▸ **WORK ITEM**
Select, from the data, each line where "North" occurs.

▸ **SUPPLIED DATA**
____

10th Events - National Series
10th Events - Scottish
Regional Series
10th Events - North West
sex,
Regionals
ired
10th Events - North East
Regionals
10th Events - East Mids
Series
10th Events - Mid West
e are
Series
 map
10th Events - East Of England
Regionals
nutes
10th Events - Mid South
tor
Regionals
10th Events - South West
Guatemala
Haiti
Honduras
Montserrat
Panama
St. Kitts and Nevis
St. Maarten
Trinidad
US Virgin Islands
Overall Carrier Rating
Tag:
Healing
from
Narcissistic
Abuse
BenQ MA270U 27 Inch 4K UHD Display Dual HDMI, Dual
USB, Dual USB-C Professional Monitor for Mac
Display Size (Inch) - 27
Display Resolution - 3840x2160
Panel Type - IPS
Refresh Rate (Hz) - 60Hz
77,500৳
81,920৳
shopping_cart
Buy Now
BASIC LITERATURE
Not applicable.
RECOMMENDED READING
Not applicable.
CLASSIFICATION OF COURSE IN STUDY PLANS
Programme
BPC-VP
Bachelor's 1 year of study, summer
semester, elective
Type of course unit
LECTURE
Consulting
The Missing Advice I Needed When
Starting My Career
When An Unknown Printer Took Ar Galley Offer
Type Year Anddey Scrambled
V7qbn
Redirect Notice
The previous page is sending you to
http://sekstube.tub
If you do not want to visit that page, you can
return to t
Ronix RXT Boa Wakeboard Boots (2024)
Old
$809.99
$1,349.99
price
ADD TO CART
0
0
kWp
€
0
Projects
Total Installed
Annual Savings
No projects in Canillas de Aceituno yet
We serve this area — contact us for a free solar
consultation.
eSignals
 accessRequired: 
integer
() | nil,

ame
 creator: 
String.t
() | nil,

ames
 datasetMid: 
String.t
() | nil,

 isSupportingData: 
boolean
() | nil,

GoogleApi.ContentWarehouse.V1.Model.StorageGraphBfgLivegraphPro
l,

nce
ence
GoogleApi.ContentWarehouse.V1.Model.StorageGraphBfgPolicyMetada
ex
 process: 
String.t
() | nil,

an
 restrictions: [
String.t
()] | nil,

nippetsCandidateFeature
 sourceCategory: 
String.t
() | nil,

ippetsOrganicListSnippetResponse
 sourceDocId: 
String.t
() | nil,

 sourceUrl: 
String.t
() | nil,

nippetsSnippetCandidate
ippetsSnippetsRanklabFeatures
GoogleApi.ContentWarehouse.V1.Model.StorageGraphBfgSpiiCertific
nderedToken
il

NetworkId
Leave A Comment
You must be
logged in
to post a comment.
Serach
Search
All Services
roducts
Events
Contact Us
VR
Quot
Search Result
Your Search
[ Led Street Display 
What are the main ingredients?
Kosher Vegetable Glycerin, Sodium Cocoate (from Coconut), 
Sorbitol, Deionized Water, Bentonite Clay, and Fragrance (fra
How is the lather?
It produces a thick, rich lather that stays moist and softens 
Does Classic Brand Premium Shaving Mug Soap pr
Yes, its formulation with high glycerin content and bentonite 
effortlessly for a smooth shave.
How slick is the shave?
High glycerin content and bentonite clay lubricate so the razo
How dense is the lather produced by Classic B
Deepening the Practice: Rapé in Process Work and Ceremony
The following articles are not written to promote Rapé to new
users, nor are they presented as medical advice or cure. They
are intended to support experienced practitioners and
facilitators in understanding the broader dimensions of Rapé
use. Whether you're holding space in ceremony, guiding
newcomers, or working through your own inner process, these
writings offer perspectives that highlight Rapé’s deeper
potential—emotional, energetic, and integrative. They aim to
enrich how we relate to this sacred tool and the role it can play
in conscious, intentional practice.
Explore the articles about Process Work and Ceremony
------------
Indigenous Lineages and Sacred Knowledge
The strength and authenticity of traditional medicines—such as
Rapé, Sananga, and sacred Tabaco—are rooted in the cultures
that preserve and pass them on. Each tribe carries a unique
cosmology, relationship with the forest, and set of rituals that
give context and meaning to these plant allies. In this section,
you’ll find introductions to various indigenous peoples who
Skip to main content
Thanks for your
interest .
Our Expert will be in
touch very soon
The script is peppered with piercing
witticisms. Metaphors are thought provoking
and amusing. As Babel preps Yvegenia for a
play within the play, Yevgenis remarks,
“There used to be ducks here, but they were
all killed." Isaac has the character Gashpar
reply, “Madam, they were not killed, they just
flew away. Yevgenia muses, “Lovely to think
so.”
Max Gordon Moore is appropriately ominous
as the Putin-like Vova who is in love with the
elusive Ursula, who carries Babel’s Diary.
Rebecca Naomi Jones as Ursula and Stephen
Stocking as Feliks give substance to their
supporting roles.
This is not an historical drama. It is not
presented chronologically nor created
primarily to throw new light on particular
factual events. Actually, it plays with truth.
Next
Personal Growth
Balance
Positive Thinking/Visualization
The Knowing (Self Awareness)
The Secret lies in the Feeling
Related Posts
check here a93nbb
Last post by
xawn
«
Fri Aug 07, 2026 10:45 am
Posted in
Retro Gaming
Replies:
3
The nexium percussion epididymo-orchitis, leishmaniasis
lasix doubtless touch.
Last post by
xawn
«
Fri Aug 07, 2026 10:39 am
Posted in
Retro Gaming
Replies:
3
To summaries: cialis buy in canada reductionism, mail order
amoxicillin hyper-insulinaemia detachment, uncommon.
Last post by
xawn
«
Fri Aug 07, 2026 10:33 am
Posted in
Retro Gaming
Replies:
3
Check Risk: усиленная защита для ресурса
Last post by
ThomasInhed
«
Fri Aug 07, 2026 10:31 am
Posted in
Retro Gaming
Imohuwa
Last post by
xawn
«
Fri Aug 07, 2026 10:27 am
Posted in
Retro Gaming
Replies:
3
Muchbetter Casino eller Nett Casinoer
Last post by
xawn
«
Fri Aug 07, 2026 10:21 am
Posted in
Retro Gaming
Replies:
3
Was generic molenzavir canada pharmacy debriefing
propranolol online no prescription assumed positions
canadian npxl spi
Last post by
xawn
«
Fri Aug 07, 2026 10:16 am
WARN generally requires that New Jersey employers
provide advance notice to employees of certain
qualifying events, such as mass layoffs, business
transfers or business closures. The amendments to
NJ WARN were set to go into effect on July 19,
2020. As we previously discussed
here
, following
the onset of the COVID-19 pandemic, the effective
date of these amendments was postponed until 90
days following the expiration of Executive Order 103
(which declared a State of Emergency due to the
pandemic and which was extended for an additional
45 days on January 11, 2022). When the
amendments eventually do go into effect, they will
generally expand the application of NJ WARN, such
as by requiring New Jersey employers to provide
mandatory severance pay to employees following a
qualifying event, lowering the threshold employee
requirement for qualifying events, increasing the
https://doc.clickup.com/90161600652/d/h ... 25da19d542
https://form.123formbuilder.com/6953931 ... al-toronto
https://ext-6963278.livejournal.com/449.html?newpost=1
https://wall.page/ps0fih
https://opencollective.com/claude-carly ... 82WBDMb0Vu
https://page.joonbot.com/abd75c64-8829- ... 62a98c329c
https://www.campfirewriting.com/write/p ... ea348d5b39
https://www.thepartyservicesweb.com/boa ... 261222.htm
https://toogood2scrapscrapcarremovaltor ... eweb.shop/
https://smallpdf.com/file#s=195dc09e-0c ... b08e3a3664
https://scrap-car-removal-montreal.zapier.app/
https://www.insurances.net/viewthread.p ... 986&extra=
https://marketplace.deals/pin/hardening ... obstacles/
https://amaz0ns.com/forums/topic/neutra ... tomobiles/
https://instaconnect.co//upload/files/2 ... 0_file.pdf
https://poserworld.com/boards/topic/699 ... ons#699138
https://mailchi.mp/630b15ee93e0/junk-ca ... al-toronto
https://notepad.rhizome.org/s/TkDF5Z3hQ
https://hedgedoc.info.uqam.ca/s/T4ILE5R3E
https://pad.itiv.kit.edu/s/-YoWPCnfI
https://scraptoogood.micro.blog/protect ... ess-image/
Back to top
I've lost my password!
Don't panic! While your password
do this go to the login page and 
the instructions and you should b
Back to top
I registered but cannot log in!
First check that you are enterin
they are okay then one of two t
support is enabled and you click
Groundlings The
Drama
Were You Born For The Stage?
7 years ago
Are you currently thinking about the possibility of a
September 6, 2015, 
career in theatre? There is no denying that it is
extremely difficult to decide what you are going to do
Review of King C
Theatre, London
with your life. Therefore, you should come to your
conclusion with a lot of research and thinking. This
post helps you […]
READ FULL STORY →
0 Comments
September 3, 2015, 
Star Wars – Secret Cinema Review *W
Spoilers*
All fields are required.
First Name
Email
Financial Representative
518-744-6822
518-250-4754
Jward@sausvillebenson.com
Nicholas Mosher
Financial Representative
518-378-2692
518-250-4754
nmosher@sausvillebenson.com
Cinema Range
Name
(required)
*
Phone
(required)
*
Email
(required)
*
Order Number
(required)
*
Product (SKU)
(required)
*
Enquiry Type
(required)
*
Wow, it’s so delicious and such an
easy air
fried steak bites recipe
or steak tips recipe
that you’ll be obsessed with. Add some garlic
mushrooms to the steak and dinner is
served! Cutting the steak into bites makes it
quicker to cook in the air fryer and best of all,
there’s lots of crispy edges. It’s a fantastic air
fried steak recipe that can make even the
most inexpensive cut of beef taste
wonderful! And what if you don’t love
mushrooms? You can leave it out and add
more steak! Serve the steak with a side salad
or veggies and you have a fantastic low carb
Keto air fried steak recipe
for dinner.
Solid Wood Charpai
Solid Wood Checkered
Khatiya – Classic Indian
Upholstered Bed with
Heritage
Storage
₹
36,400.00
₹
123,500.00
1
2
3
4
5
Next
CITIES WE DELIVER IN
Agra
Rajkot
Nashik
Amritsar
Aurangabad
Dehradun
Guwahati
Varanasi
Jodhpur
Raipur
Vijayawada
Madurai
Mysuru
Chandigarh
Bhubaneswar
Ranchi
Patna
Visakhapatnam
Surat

____

▸ **OUTPUT BELOW**
10th Events - North West
10th Events - North East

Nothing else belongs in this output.